I took trumpet lessons in 4th grade only, and I still remember how to read music. It was a great learning experience.

MissAnthrope's avatar

You don’t need to be highly proficient in an instrument to be great at theory. When I was playing seriously, I participated in Certificate of Merit, which is a day to test your playing ability, you play in front of judges, and also you get tested on your theory. I found that I was well ahead of my playing ability—I tested for level 2 because the pieces at 3+ were too hard to play. For theory, I was level 5+.

For what you want, the difficulty lies in being able to hear the notes in your head as you read the music, and I never mastered that. :)

xxporkxsodaxx's avatar

I play grades 3–5 for Bassoon, I think enjoy it and it’s a great hobby of mine but I never liked music theory. I would say it wouldn’t take much to just read it, I quit theory after 3 months, it truly depends on the love of the music rather than your knowledge about it.

Trance24's avatar

Well I played the flute for about 5 years, and I must say I never enjoyed reading the music.

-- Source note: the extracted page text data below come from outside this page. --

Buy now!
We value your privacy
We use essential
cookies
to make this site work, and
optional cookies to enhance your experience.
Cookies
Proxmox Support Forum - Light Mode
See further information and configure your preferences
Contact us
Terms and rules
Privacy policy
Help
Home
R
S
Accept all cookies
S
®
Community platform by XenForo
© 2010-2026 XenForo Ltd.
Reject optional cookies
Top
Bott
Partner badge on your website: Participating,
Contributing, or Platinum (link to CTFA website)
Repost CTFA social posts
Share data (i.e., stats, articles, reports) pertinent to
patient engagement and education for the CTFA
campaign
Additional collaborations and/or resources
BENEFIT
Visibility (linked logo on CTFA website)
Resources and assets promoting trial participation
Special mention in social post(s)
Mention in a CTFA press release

Just loved playing it.

loser's avatar

I think it would have to depend on the person too. At whatever level of being able to read music, I’d think it would take a certain type of mind to enjoy reading it like a book or something.

generalspecific's avatar

yeah i’m not sure if a whole lot of people actually ENJOY reading music. it’s nice to hear but if you’re not playing it, it’s not very exciting at all.

but reading music is fairly simple.. you just have to know the clefs and the keys.. that’s really the most tricky part, for me at least. and the different time signatures.

shockvalue's avatar

I played Celtic fiddle from first grade until eighth. and I never actually learned to read sheet music. I just picked everything up by ear. In 1999 I went to a music camp with Allister Frasier and he told me that he wasn’t going to give me sheet music to learn from because it makes music more like work.

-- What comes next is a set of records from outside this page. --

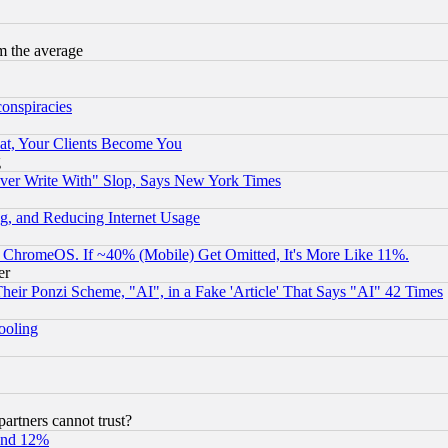
m the average
conspiracies
at, Your Clients Become You
g
ever Write With" Slop, Says New York Times
g, and Reducing Internet Usage
ChromeOS. If ~40% (Mobile) Get Omitted, It's More Like 11%.
er
r Ponzi Scheme, "AI", in a Fake 'Article' That Says "AI" 42 Times
hooling
rtners cannot trust?
und 12%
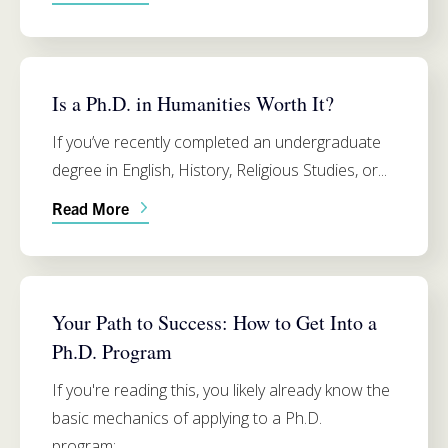
RELIGIOUS STUDIES
Is a Ph.D. in Humanities Worth It?
If you’ve recently completed an undergraduate
degree in English, History, Religious Studies, or...
Read More
ADMISSIONS
Your Path to Success: How to Get Into a
Ph.D. Program
If you're reading this, you likely already know the
basic mechanics of applying to a Ph.D.
program:...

Mrs_Dr_Frank_N_Furter's avatar

It isn’t really a matter of level of musical training, but how well you can read it. I started out on the viola and read the music fine. then the cello and that was fine. Then I switched to the bass which has different strings then a cello or viola. It took sometime to get adjusted to it, but it worked

MindErrantry's avatar

As another Celtic musician (harp), I learned my instrument by ear rather than through sheet music; while due to classical violin training, I know how to read sheet music, to me printed music is largely lifeless, and can even be a barrier to understanding the music itself. When you have to break down a song and learn it by ear (and memorize it quickly!), you acquire a sense of how the music works that sits deeper than that gained from sheet music, where you continually have a reminder of what to do next, avoiding the need for such internalization. With a background like that, I can’t get the sense of a song very well from sheet music, and so it is not enjoyable to look to paper as a substitute for the sound. On the other hand, that’s just the musical tradition I’ve been trained in; the classical tradition has grown out of a broader European urge to write things down that began a very long time ago (9th century, I’m thinking, but it’s been a while since I’ve checked), and so someone trained in that style may have a more ‘positive’ relationship with printed music. I would think background rather than ‘level’ has a lot to do with it.

28lorelei's avatar

The best experience for many people is to look at the music while simultaneously listening to the music. However, the paper isn’t an adequate substitute for the actual music; unless, of course, you have the ability to imagine the music in all its clarity just inside your head (which requires a pretty darn good ear) and even still printed music doesn’t substitute played music, although then it is easier to understand.